You got to know when to hold ’em, know when to fold ’em,
Know when to walk away and know when to run.
You never count your money when you’re sittin’ at the table.
There’ll be time enough for countin’ when the dealin’s done.
Kenny Rogers makes it sound simple in “The Gambler,” but when it comes to “knowing when to fold ’em” in investing, determining when to sell a stock can be much more difficult than picking a stock to buy. There are many reasons for this; here are a few.
- Emotions. Despite their honest efforts to leave emotion out of investing, investors often find themselves selling too soon based on a knee-jerk reaction to bad news that doesn’t change the company’s long-term prospects — or refusing to sell due to an attachment to a stock despite a deterioration of its long-term outlook.
- Anchoring and other biases. As detailed in a series of articles by Fool contributor Brian Stoffel, investors can often be their own worst enemy by focusing on data points that shouldn’t factor in investment decisions. If a stock has dropped by 50% in the past year, many shareholders will be thinking, “The stock is so cheap now that it can’t drop any more,” and, “I’ll sell when it gets back to the price I paid.” Looking backward instead of forward can be a dangerous mistake for investors.
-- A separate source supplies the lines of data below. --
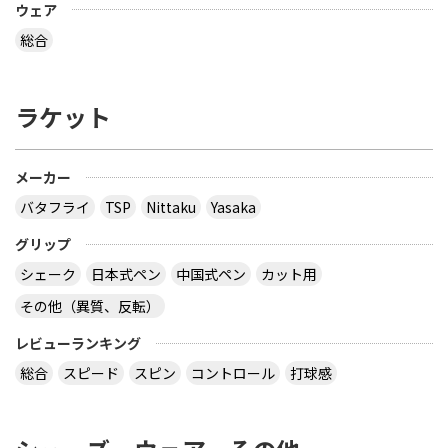
ウェア
総合
ラケット
メーカー
バタフライ
TSP
Nittaku
Yasaka
グリップ
シェーク
日本式ペン
中国式ペン
カット用
その他（異質、反転）
レビューランキング
総合
スピード
スピン
コントロール
打球感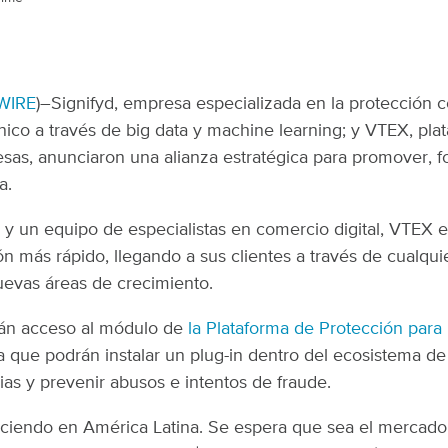
WIRE
)–Signifyd, empresa especializada en la protección c
ico a través de big data y machine learning; y VTEX, plat
as, anunciaron una alianza estratégica para promover, fort
a.
 y un equipo de especialistas en comercio digital, VTEX 
n más rápido, llegando a sus clientes a través de cualqui
uevas áreas de crecimiento.
drán acceso al módulo de
la Plataforma de Protección par
a que podrán instalar un plug-in dentro del ecosistema de
as y prevenir abusos e intentos de fraude.
eciendo en América Latina. Se espera que sea el mercado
- Drawback of buy and hold. The benefits of a long-term buy-and-hold strategy have been widely popularized by investing greats like Warren Buffett and Benjamin Graham. Buy-and-hold investing has helped many investing greats achieve staggering success, and it spares average investors from many of the brokerage fees, capital-gains taxes, and other transaction fees that can erode their returns. While this strategy has proven successful countless times, investors’ efforts to stay true to this philosophy can keep them from selling when they should.